● EXERCISE
From the listing below, pull out every line where the string "CrtYd" appears.

=== Begin Enclosure ===

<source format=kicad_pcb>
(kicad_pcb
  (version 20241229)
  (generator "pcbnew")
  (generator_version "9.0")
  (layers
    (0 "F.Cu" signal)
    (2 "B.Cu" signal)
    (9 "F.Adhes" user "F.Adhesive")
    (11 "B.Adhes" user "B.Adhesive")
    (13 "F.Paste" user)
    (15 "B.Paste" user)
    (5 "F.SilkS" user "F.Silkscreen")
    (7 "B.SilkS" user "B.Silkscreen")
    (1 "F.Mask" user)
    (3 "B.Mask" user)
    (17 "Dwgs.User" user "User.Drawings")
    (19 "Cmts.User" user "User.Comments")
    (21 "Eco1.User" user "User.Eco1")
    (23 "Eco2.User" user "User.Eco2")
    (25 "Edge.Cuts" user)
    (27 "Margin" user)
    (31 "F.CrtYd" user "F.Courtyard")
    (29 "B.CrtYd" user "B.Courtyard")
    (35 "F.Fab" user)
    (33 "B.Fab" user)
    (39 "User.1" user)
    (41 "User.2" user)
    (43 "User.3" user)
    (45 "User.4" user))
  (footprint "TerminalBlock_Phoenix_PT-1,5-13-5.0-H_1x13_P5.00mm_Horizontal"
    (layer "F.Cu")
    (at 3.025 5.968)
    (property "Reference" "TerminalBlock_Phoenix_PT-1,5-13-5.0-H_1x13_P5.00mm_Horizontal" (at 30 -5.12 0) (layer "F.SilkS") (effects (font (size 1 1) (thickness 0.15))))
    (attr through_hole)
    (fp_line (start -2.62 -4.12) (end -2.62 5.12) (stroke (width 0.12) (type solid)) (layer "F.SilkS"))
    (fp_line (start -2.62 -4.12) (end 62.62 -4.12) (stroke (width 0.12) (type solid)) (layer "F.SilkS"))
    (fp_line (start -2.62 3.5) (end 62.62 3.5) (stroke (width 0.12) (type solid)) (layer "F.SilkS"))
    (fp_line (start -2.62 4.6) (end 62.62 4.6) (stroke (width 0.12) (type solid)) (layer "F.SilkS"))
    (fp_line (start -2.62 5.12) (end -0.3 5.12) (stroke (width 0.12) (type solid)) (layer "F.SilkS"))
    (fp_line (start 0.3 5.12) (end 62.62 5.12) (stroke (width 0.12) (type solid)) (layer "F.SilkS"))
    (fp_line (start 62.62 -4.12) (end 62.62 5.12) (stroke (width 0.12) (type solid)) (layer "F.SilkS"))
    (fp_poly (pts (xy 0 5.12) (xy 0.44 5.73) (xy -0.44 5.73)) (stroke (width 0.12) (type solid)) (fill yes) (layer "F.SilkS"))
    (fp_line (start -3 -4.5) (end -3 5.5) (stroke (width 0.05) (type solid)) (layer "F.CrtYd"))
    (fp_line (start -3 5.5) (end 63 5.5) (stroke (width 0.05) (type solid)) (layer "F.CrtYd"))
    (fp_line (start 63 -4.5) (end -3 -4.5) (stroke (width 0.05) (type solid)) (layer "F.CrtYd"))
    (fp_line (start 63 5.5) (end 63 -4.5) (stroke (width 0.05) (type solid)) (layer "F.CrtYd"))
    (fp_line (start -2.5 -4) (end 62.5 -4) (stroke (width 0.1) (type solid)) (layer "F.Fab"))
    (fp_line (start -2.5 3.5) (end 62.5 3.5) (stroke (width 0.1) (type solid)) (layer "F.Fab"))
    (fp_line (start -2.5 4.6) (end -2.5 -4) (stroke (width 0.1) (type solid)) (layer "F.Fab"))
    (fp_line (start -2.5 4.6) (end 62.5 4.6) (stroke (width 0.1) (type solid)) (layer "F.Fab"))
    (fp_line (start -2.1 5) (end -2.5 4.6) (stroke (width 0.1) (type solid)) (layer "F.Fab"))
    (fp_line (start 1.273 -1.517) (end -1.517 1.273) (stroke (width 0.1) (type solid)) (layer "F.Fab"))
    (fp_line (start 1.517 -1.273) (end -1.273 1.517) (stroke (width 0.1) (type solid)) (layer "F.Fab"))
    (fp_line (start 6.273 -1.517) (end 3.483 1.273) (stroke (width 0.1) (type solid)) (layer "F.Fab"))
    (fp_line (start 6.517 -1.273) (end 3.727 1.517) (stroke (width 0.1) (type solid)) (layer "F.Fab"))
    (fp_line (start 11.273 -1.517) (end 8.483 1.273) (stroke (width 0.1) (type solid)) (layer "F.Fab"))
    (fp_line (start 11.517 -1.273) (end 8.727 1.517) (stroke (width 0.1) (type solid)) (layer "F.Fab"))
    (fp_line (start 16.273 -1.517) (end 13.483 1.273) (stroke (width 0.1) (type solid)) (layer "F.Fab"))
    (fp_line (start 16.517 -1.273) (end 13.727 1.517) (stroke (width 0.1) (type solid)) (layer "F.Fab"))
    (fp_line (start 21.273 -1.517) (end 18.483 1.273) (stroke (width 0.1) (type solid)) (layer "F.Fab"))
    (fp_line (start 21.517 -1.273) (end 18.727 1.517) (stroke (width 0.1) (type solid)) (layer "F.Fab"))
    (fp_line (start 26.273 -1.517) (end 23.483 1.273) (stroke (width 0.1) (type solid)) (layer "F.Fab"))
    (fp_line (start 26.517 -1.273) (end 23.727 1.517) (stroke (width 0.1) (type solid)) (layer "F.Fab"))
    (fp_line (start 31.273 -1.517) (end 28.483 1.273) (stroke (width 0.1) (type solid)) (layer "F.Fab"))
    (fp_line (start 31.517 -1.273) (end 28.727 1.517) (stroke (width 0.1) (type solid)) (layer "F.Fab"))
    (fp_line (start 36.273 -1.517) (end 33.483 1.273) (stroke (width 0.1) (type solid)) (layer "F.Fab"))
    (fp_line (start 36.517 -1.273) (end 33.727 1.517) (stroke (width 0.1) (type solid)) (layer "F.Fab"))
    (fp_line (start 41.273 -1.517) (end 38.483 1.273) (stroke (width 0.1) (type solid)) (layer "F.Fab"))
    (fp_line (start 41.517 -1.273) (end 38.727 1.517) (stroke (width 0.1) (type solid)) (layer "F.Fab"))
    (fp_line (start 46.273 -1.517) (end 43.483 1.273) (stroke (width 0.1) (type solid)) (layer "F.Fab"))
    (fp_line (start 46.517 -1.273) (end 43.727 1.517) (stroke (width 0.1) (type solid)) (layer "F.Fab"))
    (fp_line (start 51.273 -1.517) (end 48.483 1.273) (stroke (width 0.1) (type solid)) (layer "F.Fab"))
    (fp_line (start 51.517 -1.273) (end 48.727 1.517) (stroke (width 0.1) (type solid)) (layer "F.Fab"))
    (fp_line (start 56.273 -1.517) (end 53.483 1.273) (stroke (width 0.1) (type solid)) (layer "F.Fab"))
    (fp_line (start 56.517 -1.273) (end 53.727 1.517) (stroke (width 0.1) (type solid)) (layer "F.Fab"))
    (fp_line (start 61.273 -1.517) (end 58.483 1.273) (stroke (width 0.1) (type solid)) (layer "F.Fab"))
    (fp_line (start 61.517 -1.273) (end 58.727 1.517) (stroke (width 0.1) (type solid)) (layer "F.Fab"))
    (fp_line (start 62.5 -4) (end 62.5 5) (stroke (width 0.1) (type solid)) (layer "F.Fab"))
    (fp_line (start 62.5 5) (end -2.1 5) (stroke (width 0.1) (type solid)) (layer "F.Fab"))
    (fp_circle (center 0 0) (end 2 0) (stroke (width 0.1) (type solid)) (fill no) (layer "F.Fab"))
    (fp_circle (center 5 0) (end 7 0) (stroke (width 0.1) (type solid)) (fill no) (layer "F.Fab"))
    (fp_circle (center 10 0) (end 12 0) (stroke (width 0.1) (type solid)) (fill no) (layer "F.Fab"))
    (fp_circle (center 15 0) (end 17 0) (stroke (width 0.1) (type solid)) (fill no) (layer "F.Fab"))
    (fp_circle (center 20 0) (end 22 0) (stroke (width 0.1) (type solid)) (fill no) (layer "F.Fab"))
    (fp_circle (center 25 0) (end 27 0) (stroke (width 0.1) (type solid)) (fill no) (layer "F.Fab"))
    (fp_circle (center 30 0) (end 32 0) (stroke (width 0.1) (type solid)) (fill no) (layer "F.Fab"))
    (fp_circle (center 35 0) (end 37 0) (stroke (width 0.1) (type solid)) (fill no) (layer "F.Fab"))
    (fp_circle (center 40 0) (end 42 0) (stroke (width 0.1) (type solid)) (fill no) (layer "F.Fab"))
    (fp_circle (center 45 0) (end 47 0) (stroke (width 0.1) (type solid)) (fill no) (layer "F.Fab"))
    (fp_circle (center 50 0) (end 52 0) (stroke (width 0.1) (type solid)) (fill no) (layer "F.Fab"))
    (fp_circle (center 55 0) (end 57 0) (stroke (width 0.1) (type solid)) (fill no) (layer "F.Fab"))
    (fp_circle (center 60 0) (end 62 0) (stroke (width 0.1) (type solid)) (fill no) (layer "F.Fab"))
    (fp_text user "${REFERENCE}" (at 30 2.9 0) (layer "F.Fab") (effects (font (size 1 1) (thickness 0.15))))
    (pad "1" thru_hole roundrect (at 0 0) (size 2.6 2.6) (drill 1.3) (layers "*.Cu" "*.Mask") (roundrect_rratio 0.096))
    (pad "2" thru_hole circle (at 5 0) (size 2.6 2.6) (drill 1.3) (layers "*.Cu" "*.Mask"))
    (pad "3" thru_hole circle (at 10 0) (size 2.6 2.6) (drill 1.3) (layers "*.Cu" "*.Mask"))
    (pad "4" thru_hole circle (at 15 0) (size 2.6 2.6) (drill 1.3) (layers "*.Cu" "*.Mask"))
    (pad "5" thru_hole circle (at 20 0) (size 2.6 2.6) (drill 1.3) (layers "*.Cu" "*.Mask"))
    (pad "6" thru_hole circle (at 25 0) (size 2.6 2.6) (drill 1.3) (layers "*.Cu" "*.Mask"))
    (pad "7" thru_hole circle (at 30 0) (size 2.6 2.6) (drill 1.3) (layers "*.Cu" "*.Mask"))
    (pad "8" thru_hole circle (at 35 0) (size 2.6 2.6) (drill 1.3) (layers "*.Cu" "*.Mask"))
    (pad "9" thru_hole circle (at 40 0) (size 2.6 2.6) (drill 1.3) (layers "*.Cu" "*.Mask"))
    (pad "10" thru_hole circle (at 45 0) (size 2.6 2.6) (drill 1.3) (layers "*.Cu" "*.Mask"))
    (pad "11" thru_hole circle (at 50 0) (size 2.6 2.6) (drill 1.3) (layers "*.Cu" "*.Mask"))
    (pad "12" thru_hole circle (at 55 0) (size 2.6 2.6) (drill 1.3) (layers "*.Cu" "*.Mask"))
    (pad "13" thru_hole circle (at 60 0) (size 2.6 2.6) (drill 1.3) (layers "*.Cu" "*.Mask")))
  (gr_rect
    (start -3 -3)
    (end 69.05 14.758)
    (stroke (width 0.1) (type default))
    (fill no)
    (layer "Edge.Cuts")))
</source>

=== End Enclosure ===

● TASK RESPONSE
    (31 "F.CrtYd" user "F.Courtyard")
    (29 "B.CrtYd" user "B.Courtyard")
    (fp_line (start -3 -4.5) (end -3 5.5) (stroke (width 0.05) (type solid)) (layer "F.CrtYd"))
    (fp_line (start -3 5.5) (end 63 5.5) (stroke (width 0.05) (type solid)) (layer "F.CrtYd"))
    (fp_line (start 63 -4.5) (end -3 -4.5) (stroke (width 0.05) (type solid)) (layer "F.CrtYd"))
    (fp_line (start 63 5.5) (end 63 -4.5) (stroke (width 0.05) (type solid)) (layer "F.CrtYd"))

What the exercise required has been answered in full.